News | February 19, 2016

Federal agency stops defending flawed assessment of Charlotte toll road

Thursday the federal government abandoned its long-running defense of an illegal environmental review of the controversial and unneeded $900M Garden Parkway, a proposed toll highway project near Charlotte, N.C. The Federal Highway Administration (FHWA) filed a motion to dismiss its appeal of an earlier ruling in which a federal district court found that the review of the toll highway had been performed illegally. NCDOT is now the only party left defending the destructive toll highway.

FHWA’s move today comes more than three years after SELC filed a challenge to the Garden Parkway in federal court on behalf of two conservation groups, the Catawba Riverkeeper and Clean Air Carolina. When the groups first brought the case, NCDOT was poised to begin construction of the unneeded $900 million toll highway. The groups alerted permitting agencies that NCDOT’s analysis of the highway was fundamentally flawed and ensured that construction did not start until questions of legality were resolved.

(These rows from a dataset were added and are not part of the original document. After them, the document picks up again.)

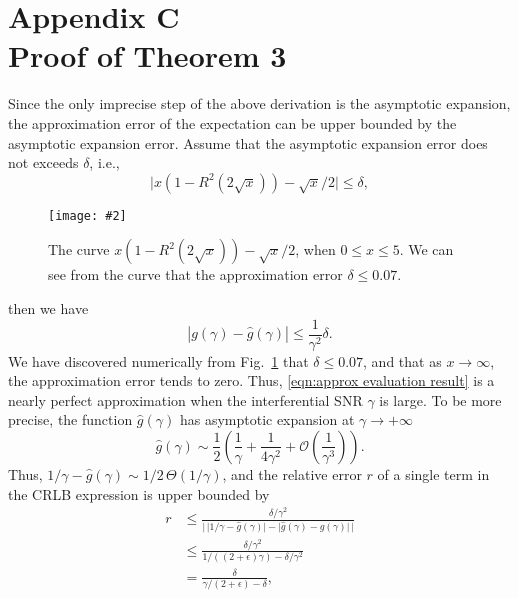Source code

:\documentclass[12pt,draftclsnofoot,journal,onecolumn]{IEEEtran}
\theoremstyle{nonumberplain}
\newcommand{\myincludegraphics}[2][width=12cm]{\texttt{[image: \#2]}}
\begin{document}
\section*{Appendix C\\ Proof of Theorem 3}
    Since the only imprecise step of the above derivation is the asymptotic expansion, the approximation error of the expectation can be upper bounded by the asymptotic expansion error. Assume that the asymptotic expansion error does not exceeds $\delta$, i.e.,
    \begin{equation}
        \lvert x(1-R^2(2\sqrt{x}))-\sqrt{x}/2 \rvert \leq \delta,
        \label{eqn:asymptotic error}
    \end{equation}
    \begin{figure}[ht]
        \centering
        \myincludegraphics{figures/asymptotic_expansion.pdf}
        \caption{The curve $x(1-R^2(2\sqrt{x}))-\sqrt{x}/2$, when $0\leq x\leq 5$. We can see from the curve that the approximation error $\delta \leq 0.07$.}
        \label{fig:asymptotic_expansion}
    \end{figure}
    then we have 
    \begin{equation}
        \left| g(\gamma) - \hat{g}(\gamma)\right| \leq \frac{1}{\gamma^2} \delta. 
    \end{equation}
    We have discovered numerically from Fig.~\ref{fig:asymptotic_expansion} that $\delta \leq 0.07$, and that as $x\to \infty$, the approximation error tends to zero. Thus, \eqref{eqn:approx evaluation result} is a nearly perfect approximation when the interferential SNR $\gamma$ is large. To be more precise, the function $\hat{g}(\gamma)$ has asymptotic expansion at $\gamma \to +\infty$
    \begin{equation}
        \hat{g}(\gamma) \sim \frac{1}{2}\left(\frac{1}{\gamma} + \frac{1}{4\gamma^2} + \mathcal{O}(\frac{1}{\gamma^3})\right).
    \end{equation}
    Thus, $1/\gamma - \hat{g}(\gamma) \sim 1/2\,\Theta(1/\gamma)$, and the relative error $r$ of a single term in the CRLB expression is upper bounded by 
    \begin{equation}
        \begin{aligned}
        r & \leq \frac{\delta/\gamma^2}{\lvert \,\lvert 1/\gamma - \hat{g}(\gamma)\rvert - \lvert \hat{g}(\gamma) -  g(\gamma)\rvert\,\rvert} \\
        & \leq \frac{\delta/\gamma^2}{1/((2+\epsilon)\gamma) - \delta/\gamma^2} \\
        & = \frac{\delta}{\gamma/(2+\epsilon) - \delta}, \\
        \end{aligned}
    \end{equation}
\end{document}
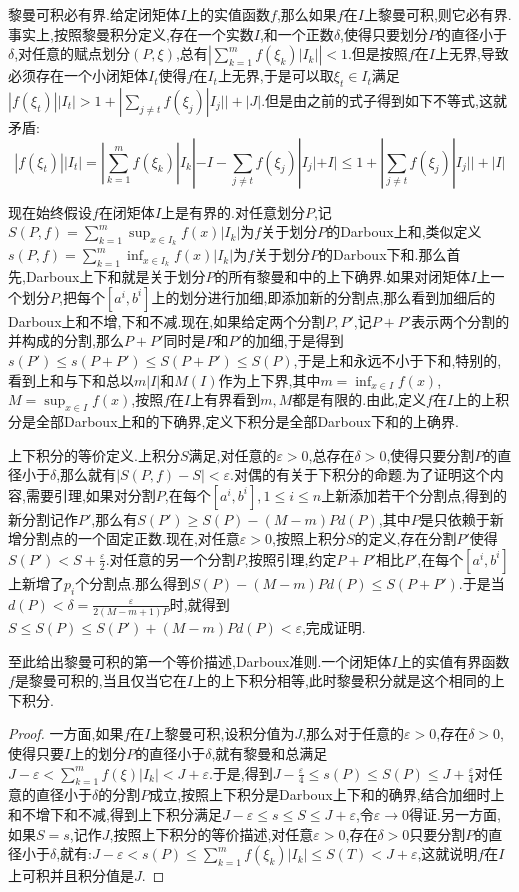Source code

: 黎曼可积必有界.给定闭矩体$I$上的实值函数$f$,那么如果$f$在$I$上黎曼可积,则它必有界.事实上,按照黎曼积分定义,存在一个实数$I$,和一个正数$\delta$,使得只要划分$P$的直径小于$\delta$,对任意的赋点划分$(P,\xi)$,总有$\left|\sum_{k=1}^{m}f(\xi_k)|I_k|\right|<1$.但是按照$f$在$I$上无界,导致必须存在一个小闭矩体$I_t$使得$f$在$I_t$上无界,于是可以取$\xi_t\in I_t$满足$|f(\xi_t)||I_t|>1+|\sum_{j\not=t}f(\xi_j)|I_j||+|J|$.但是由之前的式子得到如下不等式,这就矛盾:
$$|f(\xi_t)||I_t|=|\sum_ {k=1}^{m}f(\xi_k)|I_k|-I-\sum_{j\not=t}f(\xi_j)|I_j|+I|\le1+|\sum_{j\not=t}f(\xi_j)|I_j||+|I|$$

现在始终假设$f$在闭矩体$I$上是有界的.对任意划分$P$,记$S(P,f)=\sum_{k=1}^{m}\sup_{x\in I_k}f(x)|I_k|$为$f$关于划分$P$的Darboux上和,类似定义$s(P,f)=\sum_{k=1}^{m}\inf_{x\in I_k}f(x)|I_k|$为$f$关于划分$P$的Darboux下和.那么首先,Darboux上下和就是关于划分$P$的所有黎曼和中的上下确界.如果对闭矩体$I$上一个划分$P$,把每个$[a^i,b^i]$上的划分进行加细,即添加新的分割点,那么看到加细后的Darboux上和不增,下和不减.现在,如果给定两个分割$P,P'$,记$P+P'$表示两个分割的并构成的分割,那么$P+P'$同时是$P$和$P'$的加细,于是得到$s(P')\le s(P+P')\le S(P+P')\le S(P)$,于是上和永远不小于下和,特别的,看到上和与下和总以$m|I|$和$M(I)$作为上下界,其中$m=\inf_{x\in I}f(x)$,$M=\sup_{x\in I}f(x)$,按照$f$在$I$上有界看到$m,M$都是有限的.由此,定义$f$在$I$上的上积分是全部Darboux上和的下确界,定义下积分是全部Darboux下和的上确界.

上下积分的等价定义.上积分$S$满足,对任意的$\varepsilon>0$,总存在$\delta>0$,使得只要分割$P$的直径小于$\delta$,那么就有$|S(P,f)-S|<\varepsilon$.对偶的有关于下积分的命题.为了证明这个内容,需要引理,如果对分割$P$,在每个$[a^i,b^i],1\le i\le n$上新添加若干个分割点,得到的新分割记作$P'$,那么有$S(P')\ge S(P)-(M-m)Pd(P)$,其中$P$是只依赖于新增分割点的一个固定正数.现在,对任意$\varepsilon>0$,按照上积分$S$的定义,存在分割$P'$使得$S(P')<S+\frac{\varepsilon}{2}$.对任意的另一个分割$P$,按照引理,约定$P+P'$相比$P'$,在每个$[a^i,b^i]$上新增了$p_i$个分割点.那么得到$S(P)-(M-m)Pd(P)\le S(P+P')$.于是当$d(P)<\delta=\frac{\varepsilon}{2(M-m+1)P}$时,就得到$S\le S(P)\le S(P')+(M-m)Pd(P)<\varepsilon$,完成证明.

至此给出黎曼可积的第一个等价描述,Darboux准则.一个闭矩体$I$上的实值有界函数$f$是黎曼可积的,当且仅当它在$I$上的上下积分相等,此时黎曼积分就是这个相同的上下积分.
\begin{proof}
	
	一方面,如果$f$在$I$上黎曼可积,设积分值为$J$,那么对于任意的$\varepsilon>0$,存在$\delta>0$,使得只要$I$上的划分$P$的直径小于$\delta$,就有黎曼和总满足$J-\varepsilon<\sum_{k=1}^{m}f(\xi)|I_k|<J+\varepsilon$.于是,得到$J-\frac{\varepsilon}{4}\le s(P)\le S(P)\le J+\frac{\varepsilon}{4}$对任意的直径小于$\delta$的分割$P$成立,按照上下积分是Darboux上下和的确界,结合加细时上和不增下和不减,得到上下积分满足$J-\varepsilon\le s\le S\le J+\varepsilon$,令$\varepsilon\to0$得证.另一方面,如果$S=s$,记作$J$,按照上下积分的等价描述,对任意$\varepsilon>0$,存在$\delta>0$只要分割$P$的直径小于$\delta$,就有:$J-\varepsilon<s(P)\le\sum_{k=1}^{m}f(\xi_k)|I_k|\le S(T)<J+\varepsilon$,这就说明$f$在$I$上可积并且积分值是$J$.
	
\end{proof}

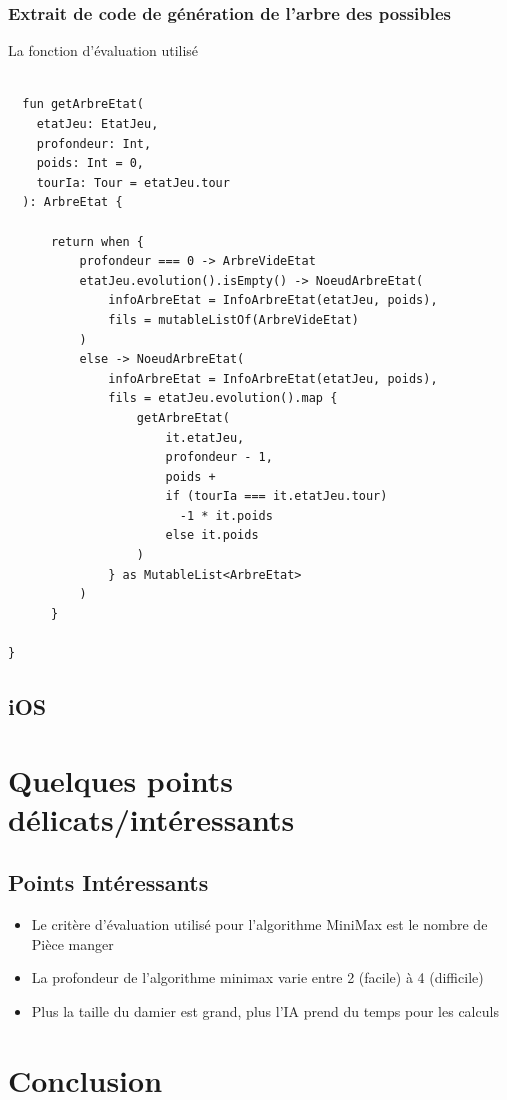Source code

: \documentclass{article}
\begin{document}
\subsubsection{Extrait de code de génération de l'arbre des possibles}

La fonction d'évaluation utilisé 

\begin{verbatim}

  fun getArbreEtat(
    etatJeu: EtatJeu,
    profondeur: Int,
    poids: Int = 0,
    tourIa: Tour = etatJeu.tour
  ): ArbreEtat {

      return when {
          profondeur === 0 -> ArbreVideEtat
          etatJeu.evolution().isEmpty() -> NoeudArbreEtat(
              infoArbreEtat = InfoArbreEtat(etatJeu, poids), 
              fils = mutableListOf(ArbreVideEtat)
          )
          else -> NoeudArbreEtat(
              infoArbreEtat = InfoArbreEtat(etatJeu, poids),
              fils = etatJeu.evolution().map {
                  getArbreEtat(
                      it.etatJeu,
                      profondeur - 1,
                      poids + 
                      if (tourIa === it.etatJeu.tour) 
                        -1 * it.poids 
                      else it.poids
                  )
              } as MutableList<ArbreEtat>
          )
      }

}

\end{verbatim}


\subsection{iOS} %


\section{Quelques points délicats/intéressants}

\subsection{Points Intéressants}

\begin{itemize}
  \item Le critère d'évaluation utilisé pour l'algorithme MiniMax est le nombre de Pièce manger
  \item La profondeur de l'algorithme minimax varie entre 2 (facile) à 4 (difficile)
  \item Plus la taille du damier est grand, plus l'IA prend du temps pour les calculs
\end{itemize}

\section{Conclusion}




\end{document}
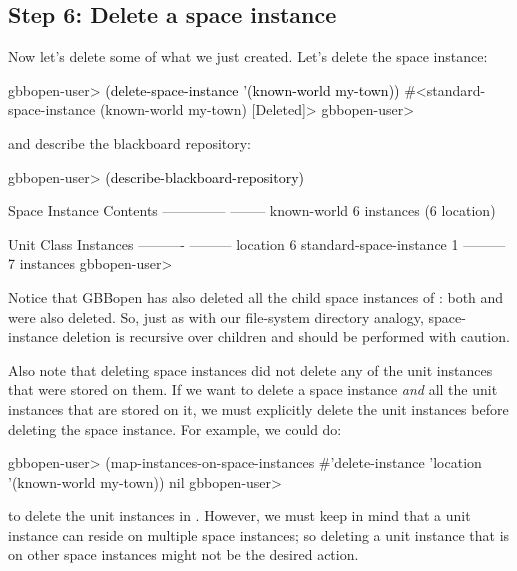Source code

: \documentclass[10pt,twoside,english,pdftex]{article}
\begin{document}
\subsection*{Step 6: Delete a space instance}

%
%
%
Now let's delete some of what we just created.  Let's delete the
 space instance:
%
\W\supp
\begin{example}
\textcolor{darkergray}{%
  gbbopen-user> \textcolor{black}{(delete-space-instance '(known-world my-town))}
  #<standard-space-instance (known-world my-town) [Deleted]>
  gbbopen-user>}
\end{example}
%
%
and describe the blackboard repository:
%
\W\supp\notpretop
\begin{example}
\textcolor{darkergray}{%
  gbbopen-user> \textcolor{black}{(describe-blackboard-repository)}

  Space Instance                Contents
  --------------                --------
  known-world                   6 instances (6 location)

  Unit Class                    Instances
  ----------                    ---------
  location                              6
  standard-space-instance               1
                                ---------
                                        7 instances
  gbbopen-user>}
\end{example}
%
Notice that GBBopen has also deleted all the child space instances of
: both  and  were also deleted.
So, just as with our file-system directory analogy, space-instance deletion is
recursive over children and should be performed with caution.  

%
%
%
Also note that deleting space instances did not delete any of the unit
instances that were stored on them.  If we want to delete a space instance
\textit{and\/} all the unit instances that are stored on it, we must
explicitly delete the unit instances before deleting the space instance.
For example, we could do:
%
\W\supp
\begin{example}
\textcolor{darkergray}{%
  gbbopen-user> (map-instances-on-space-instances #'delete-instance 
                  'location '(known-world my-town))
  nil
  gbbopen-user>}
\end{example}
%
to delete the unit instances in .  However, we must keep in mind
that a unit instance can reside on multiple space instances; so deleting a
unit instance that is on other space instances might not be the desired
action.
\end{document}
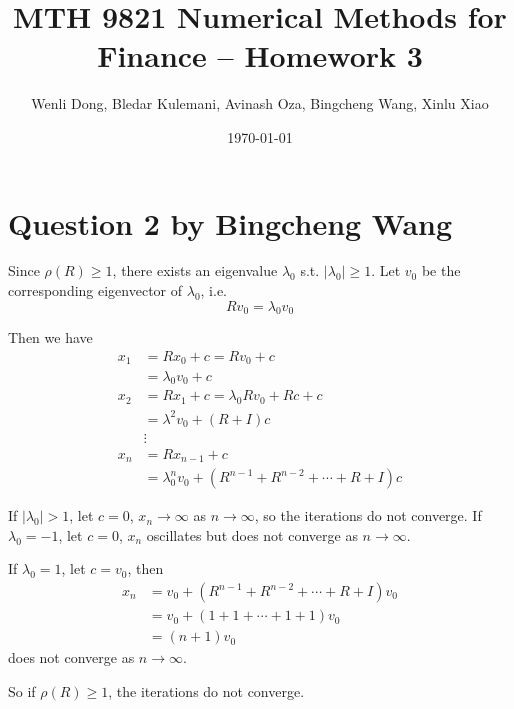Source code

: \documentclass{article}
\title{MTH 9821 Numerical Methods for Finance -- Homework 3}
\author{Wenli Dong, Bledar Kulemani, Avinash Oza, Bingcheng Wang, Xinlu Xiao}
\date{\today}
\DeclareMathOperator{\1}{\mathit{1}}
\numberwithin{figure}{section} %
\numberwithin{table}{section}
\begin{document}
\maketitle

\section{Question 2 by Bingcheng Wang}

Since $\rho(R)\geq 1$, there exists an eigenvalue $\lambda_0$ s.t. $|\lambda_0|\geq 1$. Let $v_0$ be the corresponding eigenvector of $\lambda_0$, i.e.
	\[
	Rv_0=\lambda_0v_0
	\]

Then we have
	\begin{align*}
	x_1 &= Rx_0 + c = Rv_0+c\\&
	 = \lambda_0v_0+c \\
	x_2 &= Rx_1 + c = \lambda_0Rv_0+Rc+c \\&
	= \lambda^2v_0+(R+I)c \\
	&\vdots\\
	x_n &= Rx_{n-1}+c \\&
	= \lambda_0^nv_0+(R^{n-1}+R^{n-2}+\cdots + R+I)c
	\end{align*}

If $|\lambda_0|>1$, let $c=0$, $x_n \to \infty$ as $n \to \infty$, so the iterations do not converge. If $\lambda_0 =-1$, let $c=0$, $x_n$ oscillates but 
does not converge as $n \to \infty$.

If $\lambda_0 = 1$, let $c=v_0$, then
\begin{align*}
 x_n &= v_0+(R^{n-1}+R^{n-2}+\cdots + R+I)v_0 \\
     &= v_0+(1+1+\cdots +1 + 1)v_0 \\
     &= (n+1)v_0
\end{align*}
does not converge as $n \to \infty$. 

So if $\rho(R)\geq 1$, the iterations do not converge.
\end{document}
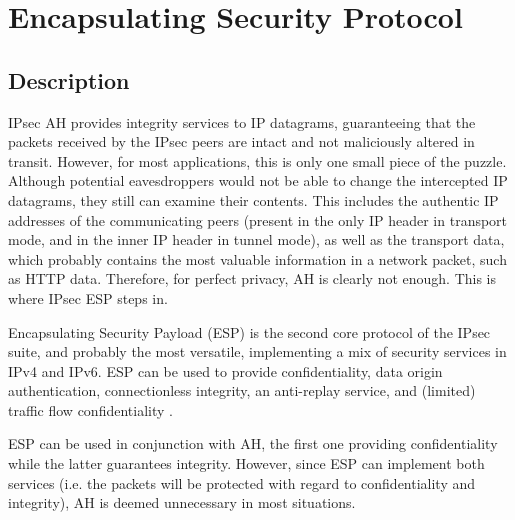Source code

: \documentclass[a4paper,12pt]{report}
\begin{document}
		\section{Encapsulating Security Protocol}
		\subsection{Description}
		IPsec AH provides integrity services to IP datagrams, guaranteeing that the packets received by the IPsec peers are intact and not maliciously altered in transit. However, for most applications, this is only one small piece of the puzzle. Although potential eavesdroppers would not be able to change the intercepted IP datagrams, they still can examine their contents. This includes the authentic IP addresses of the communicating peers (present in the only IP header in transport mode, and in the inner IP header in tunnel mode), as well as the transport data, which probably contains the most valuable information in a network packet, such as HTTP data. Therefore, for perfect privacy, AH is clearly not enough. This is where IPsec ESP steps in.
		
		Encapsulating Security Payload (ESP) is the second core protocol of the IPsec suite, and probably the most versatile, implementing a mix of security services in IPv4 and IPv6. ESP can be used to provide confidentiality, data origin authentication, connectionless integrity, an anti-replay service, and (limited) traffic flow confidentiality \cite{rfc4303}.
		
		ESP can be used in conjunction with AH, the first one providing confidentiality while the latter guarantees integrity. However, since ESP can implement both services (i.e. the packets will be protected with regard to confidentiality and integrity), AH is deemed unnecessary in most situations.
		
\end{document}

As the legal questions played out, the conservation groups worked outside of the courtroom with state legislators to ensure that the toll highway was not given preferential treatment over higher need projects in the state. Legislation passed in 2013 stripped the road of its earmarked funding and required it to be vetted through a new data-driven scoring process based on criteria of need. Not surprisingly, the project received an abysmal score and, in 2015, was removed from the state’s ten-year transportation plan. Despite the poor score, NCDOT and FHWA continued to defend their illegal analysis of the toll highway in court.

Ultimately, the conservation groups were successful in their challenge. The United States District Court of North Carolina ruled that the two transportation agencies had illegally relied on unsupported assumptions in their assessment of the toll highway. The transportation agencies asked the court to reconsider its opinion but the court again rejected the agencies. They then filed appeals in the United States Court of Appeals for the Fourth Circuit. With today’s move by FHWA, NCDOT stands alone in its fight for the $900M toll road, but continues to actively advocate for the project at North Carolina state taxpayers’ expense.

SELC and our partners hope that NCDOT may now finally abandon its support for the destructive toll road.